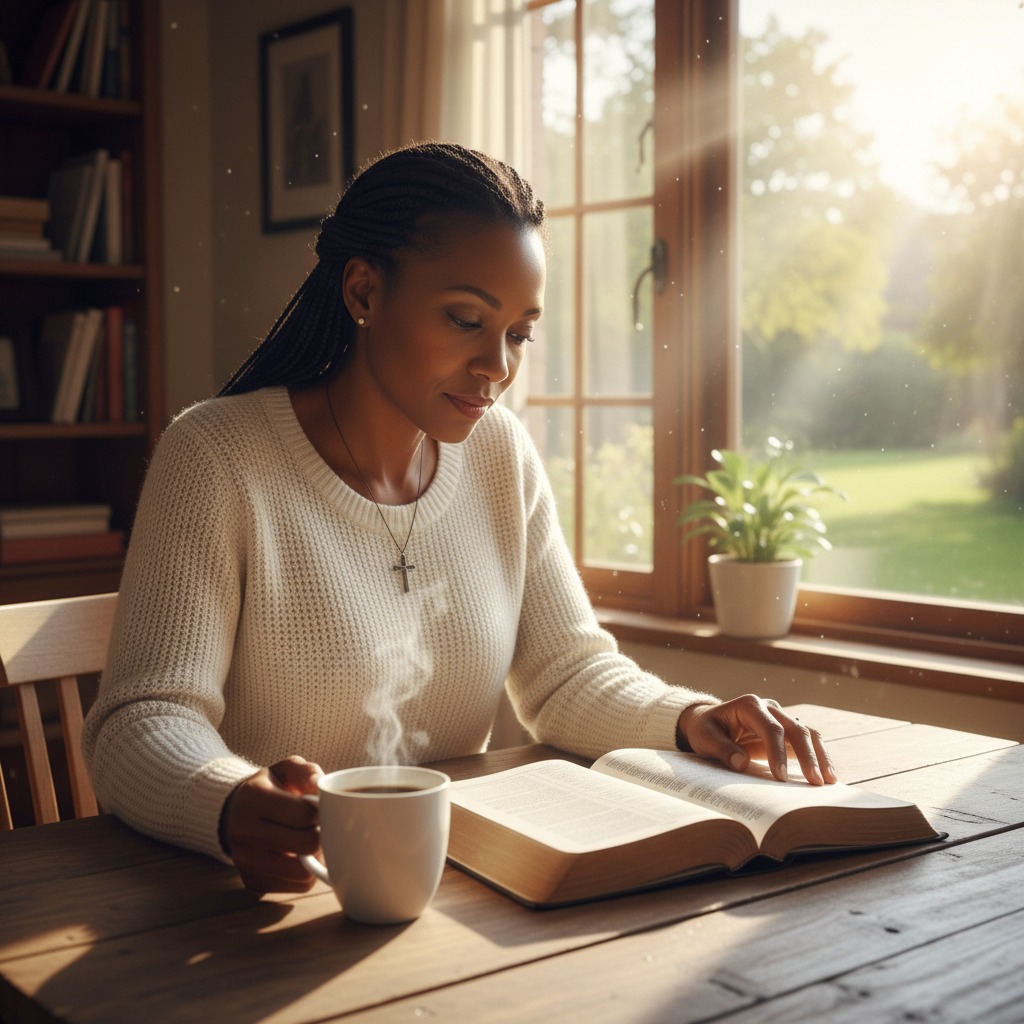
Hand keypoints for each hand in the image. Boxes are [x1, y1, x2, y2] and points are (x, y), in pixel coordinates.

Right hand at [221, 755, 323, 892]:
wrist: (235, 813)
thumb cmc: (270, 789)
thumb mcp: (285, 769)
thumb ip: (306, 771)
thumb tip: (319, 785)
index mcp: (253, 798)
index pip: (303, 814)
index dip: (321, 811)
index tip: (319, 807)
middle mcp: (244, 832)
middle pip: (306, 844)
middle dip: (321, 833)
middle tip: (319, 825)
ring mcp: (246, 861)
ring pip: (303, 872)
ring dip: (317, 857)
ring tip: (312, 840)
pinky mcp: (253, 881)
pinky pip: (297, 886)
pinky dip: (307, 872)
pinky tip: (300, 854)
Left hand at [677, 695, 836, 785]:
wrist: (710, 722)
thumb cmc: (706, 729)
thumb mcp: (704, 737)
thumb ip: (721, 748)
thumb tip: (741, 763)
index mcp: (749, 705)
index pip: (771, 728)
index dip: (778, 752)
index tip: (781, 777)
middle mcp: (770, 708)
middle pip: (796, 729)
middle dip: (807, 756)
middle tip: (814, 782)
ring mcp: (781, 718)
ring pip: (808, 733)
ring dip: (820, 756)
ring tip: (828, 781)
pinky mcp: (786, 731)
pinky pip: (807, 742)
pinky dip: (818, 757)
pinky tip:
##########
▶ **Problem to work on**: Quote the material word for word, dropping any images it holds.

▶ **Response to the task**:
Hand keypoints for each hand in the image. Boxes are [x1, y1, x2, y2] and points are (x, y), in pixel coordinates.

Right hand at [221, 755, 323, 892]:
wrist: (235, 813)
thumb cmc: (270, 789)
thumb mcp: (285, 769)
thumb ip: (306, 771)
thumb tip: (319, 785)
index mcp: (253, 798)
index pip: (303, 814)
index dip: (321, 811)
index tip: (319, 807)
middle mcp: (244, 832)
middle pip: (306, 844)
middle dip: (321, 833)
middle tip: (319, 825)
ring mcp: (246, 861)
ring pip: (303, 872)
ring dip: (317, 857)
ring tip: (312, 840)
pinky mcp: (253, 881)
pinky pip: (297, 886)
pinky dip: (307, 872)
pinky tip: (300, 854)
Left hand at [677, 695, 836, 785]:
wrist: (710, 722)
thumb cmc: (706, 729)
thumb mcp: (704, 737)
thumb ip: (721, 748)
thumb tip: (741, 763)
index mcp: (749, 705)
index pip: (771, 728)
index dip: (778, 752)
index tip: (781, 777)
middle mcp: (770, 708)
middle pip: (796, 729)
middle dip: (807, 756)
middle tip: (814, 782)
ring mcp: (781, 718)
ring pip: (808, 733)
ring dip: (820, 756)
ring tip: (828, 781)
pinky mcp: (786, 731)
pinky pip: (807, 742)
pinky dip: (818, 757)
pinky tip:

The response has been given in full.